Opinion
Assertions
10/5/09: Terrific
insight from
Dockery Clark regarding
sponsors missing the boat by using the medium strictly to drive
short-term, product-focused results. Her observation about the
declining importance of exclusivity also is
very telling in that regard, not to mention that it has been echoed in recent comments by
Anheuser-Busch marketers, who have referred to some of their deals as “
half exclusive.” (While I understand they probably mean exclusivity restricted to certain property components, the phrase is as
ludicrous as saying, “sort of unique.”) If sponsors are willing to
forgo exclusivity, once considered a lynchpin of sponsorship, then they cannot expect to
build brand equity. I’m not convinced that the decision to pass on exclusivity is typically made for any reason other than trying to
save money. And here I’m talking about big-time, big-dollar marketing-driven sponsorships, not deals with smaller properties. It comes as the result of a sponsor saying it
cannot justify paying the fee a property is looking for, the property being
unwilling to budge enough on price, and the sponsor looking to the alternative—which is to
cut benefits out of the package to lower the cost. In most other buyer/seller relationships, this would be viewed as
backwards. In a
rational market, if buyers think a product is
over-priced, they
don’t buy it, which forces the seller to
lower the price to where it equals value to the buyer. Sponsors are
unable to do that because the market for marquis sponsorships often is
irrational. What makes it so? Other
buyers who don’t—or don’t know how to—base their purchase decision on the
actual value they will receive, who have
no metrics for understanding what the sponsorship should deliver. That’s why, as Dockery put it, “properties like emotional (not rational) buyers.” We hear from a lot of sponsors complaining about
property inflation at the upper echelons of sponsorship, with the implication that the properties are to
blame for asking for “outrageous” or “unjustifiable” fees. Instead of pointing their fingers in the property’s direction, those sponsors should
look to their colleagues and competitors in other corporate marketing offices who have been paying those fees. The bright side of the
economy’s impact on sponsorship budgets is that it may have
forced some of those companies to act more rationally and helped to somewhat
correct the market for major deals.
A few notes about a couple of other
auto parts retailers involved in sponsorship.
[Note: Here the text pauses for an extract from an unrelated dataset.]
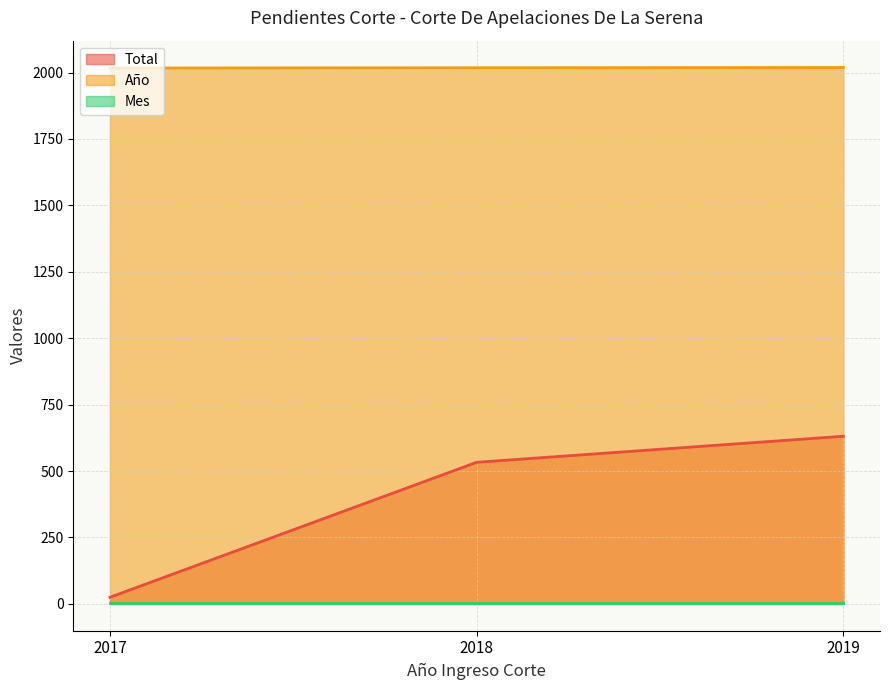

Which series has the largest range (max minus min)?

Total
The Pep Boys-Manny, Moe & Jack may have some
funds to spend next year. The Philadelphia-based operator of roughly 560 stores in 35 states is
not expected to renew its title of a NASCAR Sprint Cup race at
Atlanta Motor Speedway. The company’s name was on the September 6 race only after it reached an
out-of-court settlement with the track, which sued the company in May for
reneging on a payment on its
$1.6 million rights fee. Pep Boys claimed the
movement of the race date from late October
nullified the deal, thus it was not obligated to pay…Multi-distributor-owned
Carquest Corp., operator of 3,400 stores across the U.S., focuses sponsorship on its long-running title of a NASCAR Nationwide Series race at
Lowe’s Motor Speedway and co-title of the
Hendrick Motorsports’ Sprint Cup entry driven by
Mark Martin. The Raleigh, N.C. company also supports
Boys & Girls Clubs of America, around which it funds after-school programming.